▶ _THE TASK_
The line with "right front paw: (497, 525)" and each line following it, up to the final line of the data, should be set down exactly; pictures stay out.

Start of SOURCE RECORDS

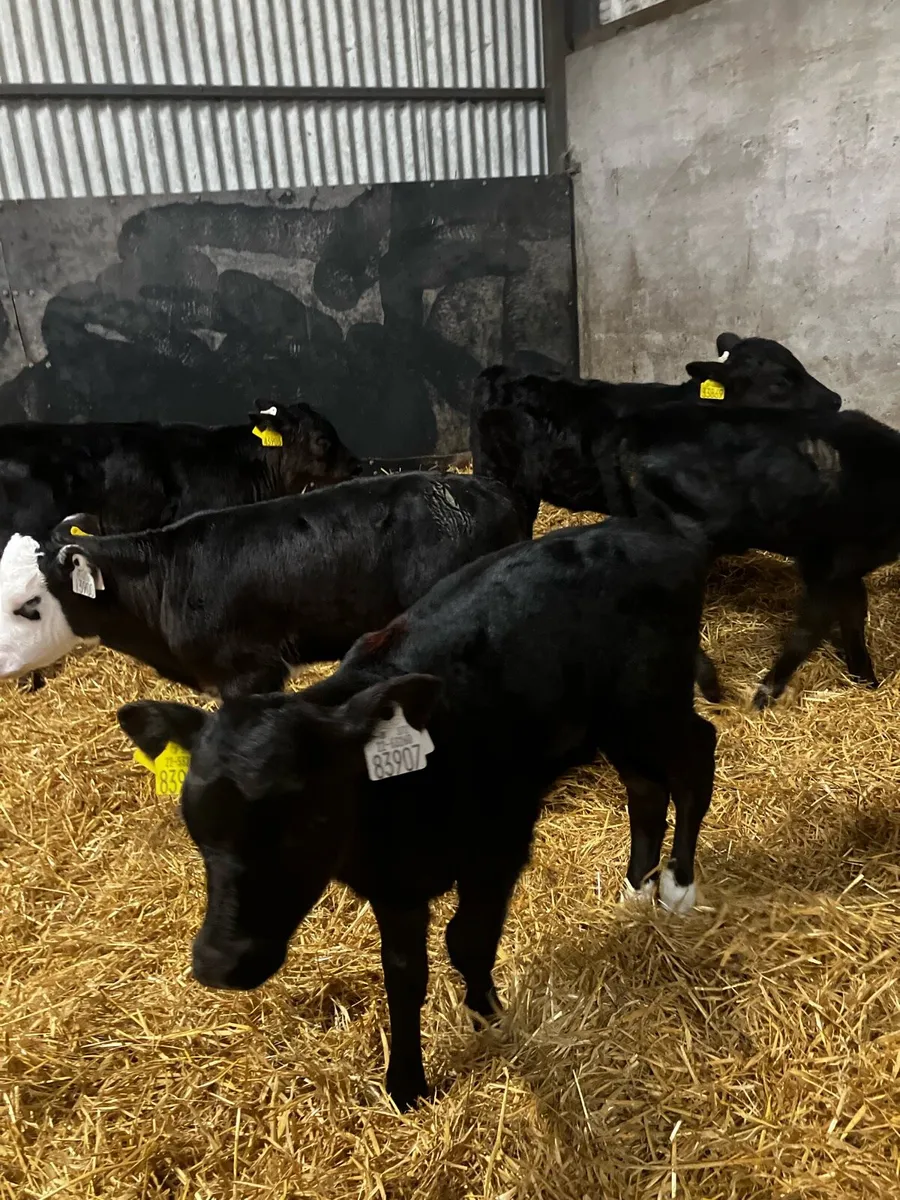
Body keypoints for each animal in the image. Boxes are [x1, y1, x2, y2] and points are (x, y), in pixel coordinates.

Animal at [117, 515, 717, 1110]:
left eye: (306, 820)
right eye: (197, 828)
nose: (220, 961)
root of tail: (657, 535)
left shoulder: (499, 845)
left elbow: (467, 940)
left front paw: (489, 1019)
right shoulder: (395, 887)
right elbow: (403, 974)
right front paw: (406, 1084)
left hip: (653, 701)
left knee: (697, 754)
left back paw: (677, 887)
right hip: (616, 721)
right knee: (645, 786)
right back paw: (637, 887)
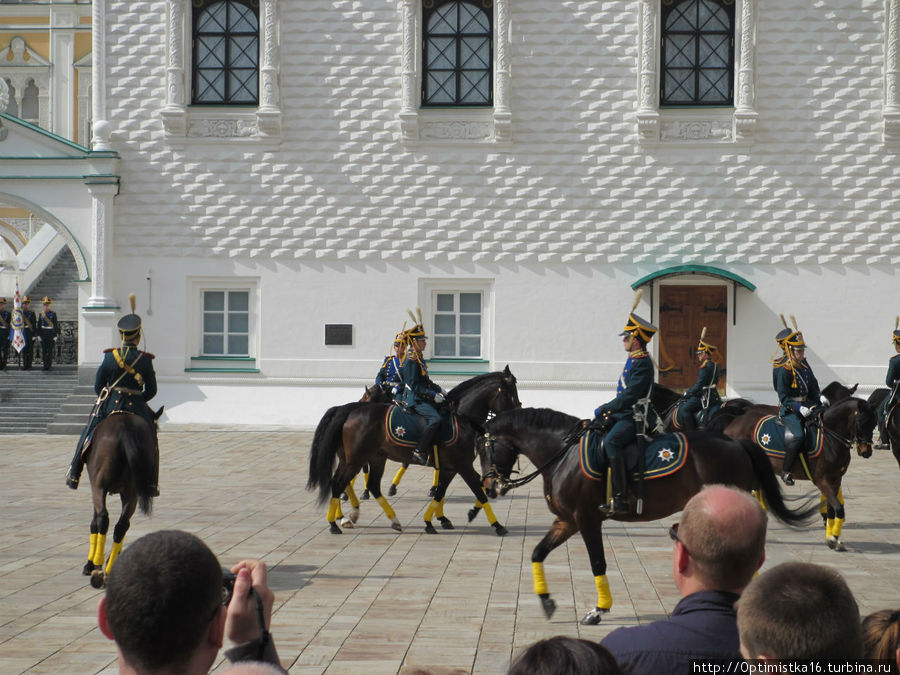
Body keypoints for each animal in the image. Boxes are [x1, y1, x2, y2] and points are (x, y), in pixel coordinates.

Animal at [81, 410, 161, 588]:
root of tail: (125, 429)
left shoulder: (95, 487)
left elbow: (94, 523)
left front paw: (89, 564)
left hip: (99, 487)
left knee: (103, 518)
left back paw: (98, 567)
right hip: (131, 492)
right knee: (122, 525)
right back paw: (108, 569)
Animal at [310, 370, 520, 532]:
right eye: (511, 393)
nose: (519, 411)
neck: (462, 417)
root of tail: (349, 410)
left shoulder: (450, 468)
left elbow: (440, 492)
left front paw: (436, 520)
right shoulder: (463, 466)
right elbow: (478, 491)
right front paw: (497, 525)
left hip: (369, 458)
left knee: (367, 485)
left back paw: (381, 519)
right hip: (356, 458)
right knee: (339, 483)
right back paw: (336, 522)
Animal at [482, 406, 820, 628]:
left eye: (485, 450)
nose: (489, 486)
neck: (562, 454)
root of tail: (736, 441)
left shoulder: (586, 519)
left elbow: (597, 563)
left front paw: (598, 610)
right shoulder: (566, 521)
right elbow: (538, 553)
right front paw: (547, 601)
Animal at [712, 398, 872, 552]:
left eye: (874, 422)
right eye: (860, 422)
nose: (866, 452)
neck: (830, 437)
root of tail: (735, 420)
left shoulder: (836, 480)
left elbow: (833, 509)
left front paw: (833, 539)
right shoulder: (822, 480)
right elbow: (838, 507)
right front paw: (833, 538)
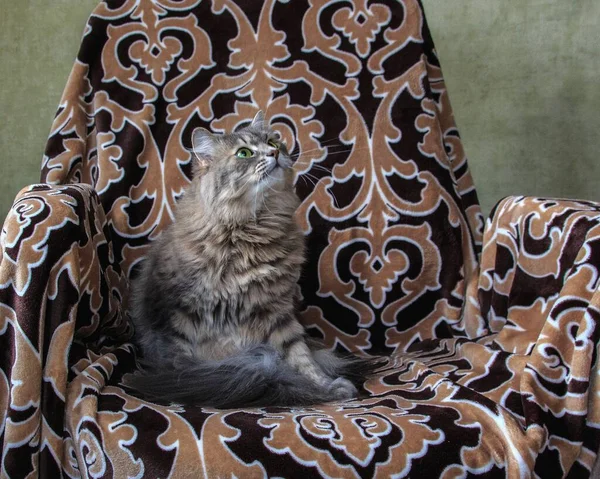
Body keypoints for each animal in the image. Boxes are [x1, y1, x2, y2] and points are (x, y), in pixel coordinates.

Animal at [125, 112, 380, 408]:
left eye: (273, 142)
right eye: (244, 153)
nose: (274, 153)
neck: (250, 229)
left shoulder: (277, 310)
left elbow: (301, 356)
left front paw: (325, 387)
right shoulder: (178, 317)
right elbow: (182, 367)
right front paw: (193, 385)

End of SOURCE RECORDS

▶ _WRITTEN REPLY_
right front paw: (497, 525)
left hip: (369, 458)
left knee: (367, 485)
left back paw: (381, 519)
right hip: (356, 458)
right knee: (339, 483)
right back paw: (336, 522)
Animal at [482, 406, 820, 628]:
left eye: (485, 450)
nose: (489, 486)
neck: (562, 454)
root of tail: (736, 441)
left shoulder: (586, 519)
left elbow: (597, 563)
left front paw: (598, 610)
right shoulder: (566, 521)
right elbow: (538, 553)
right front paw: (547, 601)
Animal at [712, 398, 872, 552]:
left eye: (874, 422)
right eye: (860, 422)
nose: (866, 452)
neck: (830, 437)
root of tail: (735, 420)
left shoulder: (836, 480)
left elbow: (833, 509)
left front paw: (833, 539)
right shoulder: (822, 480)
right elbow: (838, 507)
right front paw: (833, 538)
Body keypoints for each animal in the image. Boxes are [x1, y1, x2, y2] and points are (x, y), in pixel coordinates.

Animal at [125, 112, 380, 408]:
left eye: (273, 142)
right eye: (244, 153)
nose: (274, 153)
neck: (250, 229)
left shoulder: (277, 310)
left elbow: (301, 356)
left front paw: (325, 387)
right shoulder: (178, 317)
right elbow: (182, 367)
right front paw: (193, 385)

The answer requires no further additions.